Set against darkening clouds, this striking panel presents Christ’s crucifixion on Golgotha, a view of Jerusalem in the distance. Christ’s cross is surrounded by holy mourners. At the left, the Virgin looks stoically up at her son, her hands clasped in prayer, with Saint John the Evangelist dressed in his traditional red robes clasping his hands in anguish behind her. Behind him, one of the Holy women, presumably either Mary Cleophas or Mary Salome, raises her yellow mantle to wipe her eyes. In the left foreground, another mourning woman is seated on the ground, her legs tucked beneath her body and the skirts of her dress arranged in a complex network of folds. This figure seems to be based directly on established Netherlandish models, deriving ultimately from the figure of Mary Magdalene in the Lamentation of Hugo van der Goes’ Fall and Redemption of Man diptych, now in the Kunsthistorisches Museum, Vienna (after 1479). Isolated on the other side of the cross, the Magdalene kneels at its foot, her arms extended, her eyes raised to the body of Christ hanging above her. Her placement in this position here had assumed a great significance from the late Middle Ages onwards, used to demonstrate the saint’s profound compassion for the suffering of Christ and to inspire viewers to follow her example. In the background of the scene, further figures are shown. At the left, mounted centurions watch the mourners from a distance. One, carrying a lance, is likely Longinus, responsible for making the wound that is visible on Christ’s side. Beyond the three crosses, further down the slopes of Calvary at the right of the panel, guards roll dice to win Christ’s robe. Somewhat unusually, above Christ’s cross, the artist has included God the Father and the Holy Spirit in the form of a dove descending from Heaven wreathed in divine light.

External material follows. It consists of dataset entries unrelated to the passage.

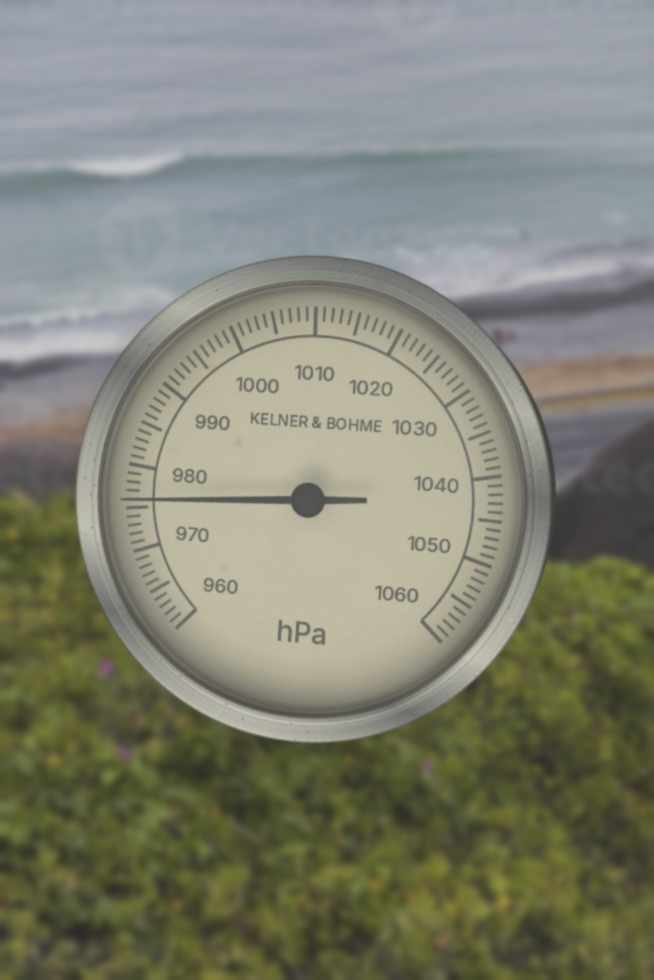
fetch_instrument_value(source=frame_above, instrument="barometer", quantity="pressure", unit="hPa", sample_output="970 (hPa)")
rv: 976 (hPa)
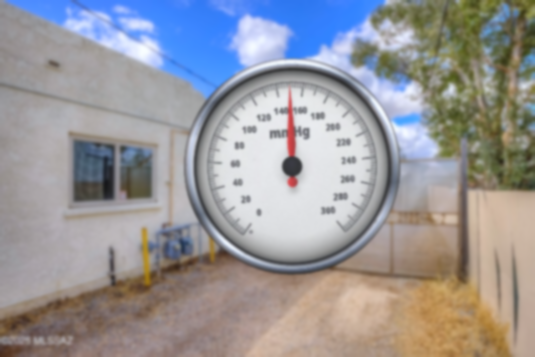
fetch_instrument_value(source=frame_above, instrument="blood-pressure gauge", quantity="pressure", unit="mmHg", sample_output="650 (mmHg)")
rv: 150 (mmHg)
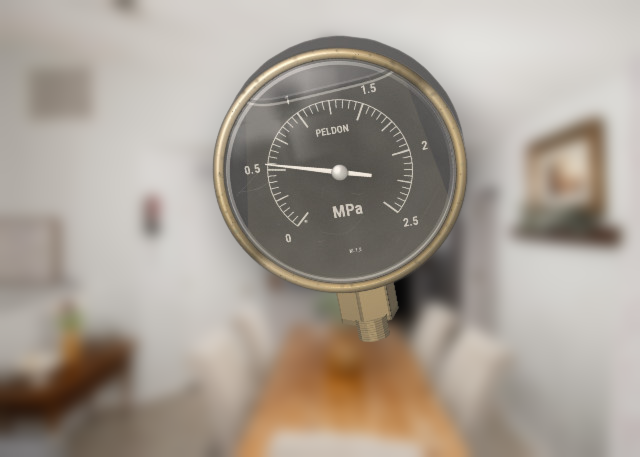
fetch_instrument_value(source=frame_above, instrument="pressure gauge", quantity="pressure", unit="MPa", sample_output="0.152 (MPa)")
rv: 0.55 (MPa)
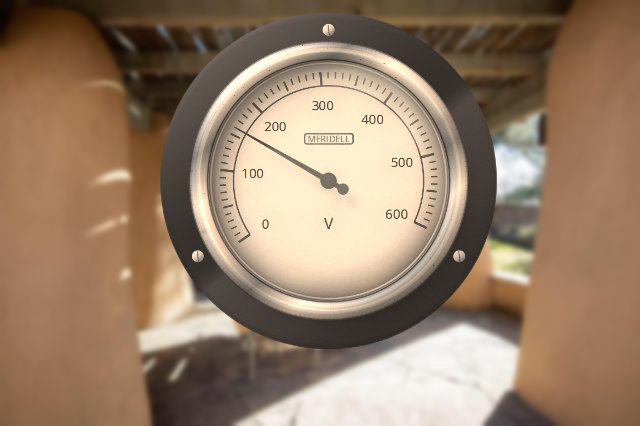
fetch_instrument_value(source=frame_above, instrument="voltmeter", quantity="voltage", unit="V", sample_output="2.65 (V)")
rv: 160 (V)
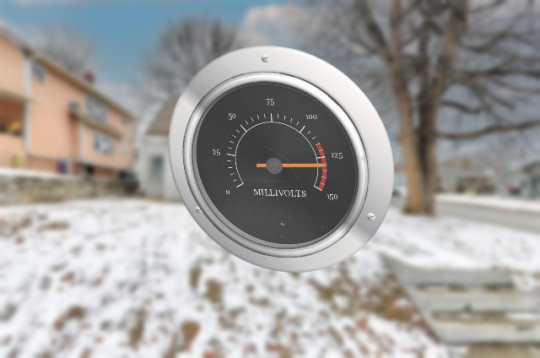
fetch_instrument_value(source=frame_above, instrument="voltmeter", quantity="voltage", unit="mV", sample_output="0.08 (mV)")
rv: 130 (mV)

The treatment of the figure of God the Father here appears to rely on a knowledge of Italian models, evoking, for example, Michelangelo’s God diving the land and water from the ceiling of the Sistine Chapel (1508-12). Indeed, the painter seems evidently to have been aware of contemporary, or near contemporary, painting in the Italian peninsula, with the contorted body of the Bad Thief (on the right of the panel), for example, seeming to have been inspired by Venetian models by painters like Tintoretto, albeit filtered perhaps through the work of Netherlandish painters like Marten de Vos. While the identity of the artist of the panel remains elusive, the features of the figures, sweeping landscape and tonality of the work, recalls the work of artists like Gillis Mostaert (1528-1598), indicating that the picture was probably made in Antwerp during the second half of the sixteenth century. Infrared reflectographs of the panel show a relatively extensive scheme of underdrawing across the composition, with different levels of precision used in different areas of the design. The drawing in the larger figures, like the Magdalene, the Virgin and God the Father, displays a more comprehensive system of hatching and modelling of form. The more diminutive figures, like the mounted centurions and particularly the group of gambling soldiers at the right, however, are indicated with more expressive, summary lines, suggesting they were added more rapidly and freely during the planning of the composition.